Comment Re:Libertarian nirvana (Score 1) 534
We have to agree to disagree at some point. We can't even agree on what it is we disagree on. I think this is also a fine example of how the Internet fails as a communication medium in some ways. If this were a conversation IRL, I think a lot of problems would be smoothed over by facial expressions, gestures, tone of voice, etc.
Of course I've had a *few* conversations IRL that were just as bad as some of these things that blow up on the Internet. A unionized teacher in a certain cafe comes to mind. Me: We won't really fix education until we bust the union. Him: Explosion, including all kinds of odd assumpitons about me such as, "you were raised in Marin County and know nothing about the inner city" when in reality I was raised 3000 miles away and have at least a passing familiarity with "the hood" of both a large city and a small town.

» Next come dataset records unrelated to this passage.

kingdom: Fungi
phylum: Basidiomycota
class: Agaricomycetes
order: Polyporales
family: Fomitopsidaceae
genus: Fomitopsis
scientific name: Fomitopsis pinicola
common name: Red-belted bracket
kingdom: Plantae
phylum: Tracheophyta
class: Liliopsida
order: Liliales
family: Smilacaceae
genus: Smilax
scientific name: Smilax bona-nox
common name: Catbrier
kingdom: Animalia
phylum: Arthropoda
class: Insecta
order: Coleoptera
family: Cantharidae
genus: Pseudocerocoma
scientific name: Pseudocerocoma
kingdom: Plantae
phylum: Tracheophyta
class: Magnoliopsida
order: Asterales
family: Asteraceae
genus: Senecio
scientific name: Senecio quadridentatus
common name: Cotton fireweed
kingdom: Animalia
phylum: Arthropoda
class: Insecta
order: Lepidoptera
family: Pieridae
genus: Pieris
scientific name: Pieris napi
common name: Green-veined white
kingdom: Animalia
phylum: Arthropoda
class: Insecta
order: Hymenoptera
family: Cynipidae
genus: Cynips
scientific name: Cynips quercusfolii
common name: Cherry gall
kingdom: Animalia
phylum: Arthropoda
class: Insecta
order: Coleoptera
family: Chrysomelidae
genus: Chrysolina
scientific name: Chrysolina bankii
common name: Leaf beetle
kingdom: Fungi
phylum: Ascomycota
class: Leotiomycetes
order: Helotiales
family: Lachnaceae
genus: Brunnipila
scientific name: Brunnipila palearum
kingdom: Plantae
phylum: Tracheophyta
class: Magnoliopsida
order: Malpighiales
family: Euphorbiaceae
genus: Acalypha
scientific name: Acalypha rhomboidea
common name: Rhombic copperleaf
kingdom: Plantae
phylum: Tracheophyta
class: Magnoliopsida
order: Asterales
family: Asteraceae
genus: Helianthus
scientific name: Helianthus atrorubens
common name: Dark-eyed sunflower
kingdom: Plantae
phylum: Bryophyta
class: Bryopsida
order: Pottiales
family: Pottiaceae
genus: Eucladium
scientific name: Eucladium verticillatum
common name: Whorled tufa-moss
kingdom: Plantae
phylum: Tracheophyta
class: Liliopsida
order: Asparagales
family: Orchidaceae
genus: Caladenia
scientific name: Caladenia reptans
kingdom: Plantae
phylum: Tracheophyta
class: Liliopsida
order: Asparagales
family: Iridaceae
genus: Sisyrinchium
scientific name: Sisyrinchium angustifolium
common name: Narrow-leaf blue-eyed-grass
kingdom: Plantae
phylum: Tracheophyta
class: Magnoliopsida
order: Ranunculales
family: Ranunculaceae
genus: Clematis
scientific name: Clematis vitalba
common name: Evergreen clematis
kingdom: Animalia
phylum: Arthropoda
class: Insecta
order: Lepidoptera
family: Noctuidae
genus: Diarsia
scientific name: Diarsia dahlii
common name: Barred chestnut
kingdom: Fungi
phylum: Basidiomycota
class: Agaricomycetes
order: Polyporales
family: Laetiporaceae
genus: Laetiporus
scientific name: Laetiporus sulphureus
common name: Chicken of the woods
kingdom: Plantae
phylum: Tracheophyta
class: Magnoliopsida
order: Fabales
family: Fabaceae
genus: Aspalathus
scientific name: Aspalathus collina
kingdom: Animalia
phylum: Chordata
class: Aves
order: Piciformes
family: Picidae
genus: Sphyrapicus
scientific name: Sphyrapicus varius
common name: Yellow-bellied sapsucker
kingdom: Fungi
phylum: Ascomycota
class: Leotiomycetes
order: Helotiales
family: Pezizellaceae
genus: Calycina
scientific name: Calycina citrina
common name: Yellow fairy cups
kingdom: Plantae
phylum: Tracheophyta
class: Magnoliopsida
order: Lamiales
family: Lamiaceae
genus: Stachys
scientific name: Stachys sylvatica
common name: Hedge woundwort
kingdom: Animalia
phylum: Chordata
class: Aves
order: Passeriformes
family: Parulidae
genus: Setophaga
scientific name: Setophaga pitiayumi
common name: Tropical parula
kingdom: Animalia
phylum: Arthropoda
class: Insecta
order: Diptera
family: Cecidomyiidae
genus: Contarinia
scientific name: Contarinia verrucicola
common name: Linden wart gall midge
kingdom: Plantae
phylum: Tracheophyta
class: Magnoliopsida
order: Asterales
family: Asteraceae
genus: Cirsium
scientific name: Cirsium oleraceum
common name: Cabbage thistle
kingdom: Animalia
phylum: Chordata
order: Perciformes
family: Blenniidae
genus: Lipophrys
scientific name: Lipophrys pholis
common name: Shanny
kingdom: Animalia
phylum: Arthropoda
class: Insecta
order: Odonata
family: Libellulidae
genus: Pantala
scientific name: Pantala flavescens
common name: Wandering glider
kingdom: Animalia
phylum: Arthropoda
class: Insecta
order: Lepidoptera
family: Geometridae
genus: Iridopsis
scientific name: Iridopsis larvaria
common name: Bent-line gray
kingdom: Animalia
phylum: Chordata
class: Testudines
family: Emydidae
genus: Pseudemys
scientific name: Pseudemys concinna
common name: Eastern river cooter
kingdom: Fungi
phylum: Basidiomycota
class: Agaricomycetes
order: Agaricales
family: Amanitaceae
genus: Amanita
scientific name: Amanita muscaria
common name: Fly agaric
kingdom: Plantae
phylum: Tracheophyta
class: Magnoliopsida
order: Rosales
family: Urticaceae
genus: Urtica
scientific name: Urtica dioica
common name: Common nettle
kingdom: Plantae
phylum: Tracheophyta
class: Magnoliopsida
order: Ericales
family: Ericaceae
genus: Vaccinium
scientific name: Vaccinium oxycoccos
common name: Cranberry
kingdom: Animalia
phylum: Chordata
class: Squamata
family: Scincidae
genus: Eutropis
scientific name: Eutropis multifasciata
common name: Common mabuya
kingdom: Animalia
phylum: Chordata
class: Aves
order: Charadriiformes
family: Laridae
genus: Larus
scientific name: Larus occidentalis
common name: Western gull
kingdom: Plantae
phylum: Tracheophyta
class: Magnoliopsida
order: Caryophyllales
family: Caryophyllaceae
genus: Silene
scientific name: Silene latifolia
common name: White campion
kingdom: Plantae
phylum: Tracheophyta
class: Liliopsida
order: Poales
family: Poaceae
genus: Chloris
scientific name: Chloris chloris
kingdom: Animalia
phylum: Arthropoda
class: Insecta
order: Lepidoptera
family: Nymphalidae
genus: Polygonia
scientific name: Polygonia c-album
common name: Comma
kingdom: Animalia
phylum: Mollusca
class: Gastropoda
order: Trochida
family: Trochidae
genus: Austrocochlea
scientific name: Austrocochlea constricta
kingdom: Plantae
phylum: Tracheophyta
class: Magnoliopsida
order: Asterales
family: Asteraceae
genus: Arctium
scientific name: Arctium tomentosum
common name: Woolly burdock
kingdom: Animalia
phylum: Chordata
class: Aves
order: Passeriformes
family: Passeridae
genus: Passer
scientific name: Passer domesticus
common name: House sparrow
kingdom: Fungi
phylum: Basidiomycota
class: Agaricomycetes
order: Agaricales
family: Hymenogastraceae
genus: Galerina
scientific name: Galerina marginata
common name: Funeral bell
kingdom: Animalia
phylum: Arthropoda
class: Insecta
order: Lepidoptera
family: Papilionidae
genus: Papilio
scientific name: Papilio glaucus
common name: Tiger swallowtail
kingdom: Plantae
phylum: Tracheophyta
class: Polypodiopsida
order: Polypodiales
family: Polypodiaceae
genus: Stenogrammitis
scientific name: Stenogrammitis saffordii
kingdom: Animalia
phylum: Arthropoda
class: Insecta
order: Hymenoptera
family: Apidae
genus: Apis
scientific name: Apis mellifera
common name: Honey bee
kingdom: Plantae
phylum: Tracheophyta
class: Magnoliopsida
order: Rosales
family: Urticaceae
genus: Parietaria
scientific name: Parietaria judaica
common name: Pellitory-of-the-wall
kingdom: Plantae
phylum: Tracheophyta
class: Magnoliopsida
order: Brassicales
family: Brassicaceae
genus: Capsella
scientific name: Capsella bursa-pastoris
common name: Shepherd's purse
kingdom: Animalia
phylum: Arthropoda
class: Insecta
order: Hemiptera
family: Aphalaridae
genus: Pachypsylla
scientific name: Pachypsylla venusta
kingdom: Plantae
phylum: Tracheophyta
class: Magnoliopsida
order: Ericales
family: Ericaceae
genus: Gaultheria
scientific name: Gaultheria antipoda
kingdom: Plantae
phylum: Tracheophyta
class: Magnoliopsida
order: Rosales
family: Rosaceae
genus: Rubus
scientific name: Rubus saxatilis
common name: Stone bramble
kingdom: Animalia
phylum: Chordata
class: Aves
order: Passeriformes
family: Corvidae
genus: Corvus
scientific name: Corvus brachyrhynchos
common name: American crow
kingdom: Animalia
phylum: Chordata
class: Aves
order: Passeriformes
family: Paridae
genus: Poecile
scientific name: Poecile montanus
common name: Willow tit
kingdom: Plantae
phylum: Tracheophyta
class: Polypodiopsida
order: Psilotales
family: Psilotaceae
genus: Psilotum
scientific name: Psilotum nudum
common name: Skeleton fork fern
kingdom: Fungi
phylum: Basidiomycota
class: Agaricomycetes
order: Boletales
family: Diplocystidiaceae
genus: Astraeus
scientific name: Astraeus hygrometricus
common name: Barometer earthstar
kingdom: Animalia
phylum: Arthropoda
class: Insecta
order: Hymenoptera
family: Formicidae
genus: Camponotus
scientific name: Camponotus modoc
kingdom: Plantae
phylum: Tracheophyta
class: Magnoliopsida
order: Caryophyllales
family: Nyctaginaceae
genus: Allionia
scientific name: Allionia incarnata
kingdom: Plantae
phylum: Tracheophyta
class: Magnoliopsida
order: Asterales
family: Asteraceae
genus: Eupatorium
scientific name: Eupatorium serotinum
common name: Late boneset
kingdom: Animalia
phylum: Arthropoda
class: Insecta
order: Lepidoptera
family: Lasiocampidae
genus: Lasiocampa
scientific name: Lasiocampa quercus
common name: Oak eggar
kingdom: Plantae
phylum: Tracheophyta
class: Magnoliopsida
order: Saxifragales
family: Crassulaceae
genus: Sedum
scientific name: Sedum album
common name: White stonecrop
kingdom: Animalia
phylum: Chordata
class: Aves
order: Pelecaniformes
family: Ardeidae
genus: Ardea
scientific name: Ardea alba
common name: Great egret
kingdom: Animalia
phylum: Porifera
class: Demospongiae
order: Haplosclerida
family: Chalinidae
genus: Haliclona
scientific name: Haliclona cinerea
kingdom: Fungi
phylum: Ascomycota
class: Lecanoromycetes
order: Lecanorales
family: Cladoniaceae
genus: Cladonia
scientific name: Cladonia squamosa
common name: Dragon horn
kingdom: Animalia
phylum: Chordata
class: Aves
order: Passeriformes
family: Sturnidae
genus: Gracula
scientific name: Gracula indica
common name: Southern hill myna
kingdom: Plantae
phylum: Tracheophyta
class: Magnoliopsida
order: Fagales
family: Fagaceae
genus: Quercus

Anyway, let's just agree to disagree. I'm not what you think I am, and you're probably not what I think you are. If you're ever in Northern California, you're welcome to have coffee or a beer... but no 420. I've got long hair and people offer me free pot sometimes because "surely the hippie would like to toke with us", but I have no interest. That kind of stereotyping IRL gets dismissed quickly and politely. On the Internet it's a PiTA.
Anyway, I'm done. You sir (m'am?), may have the last word if you so desire.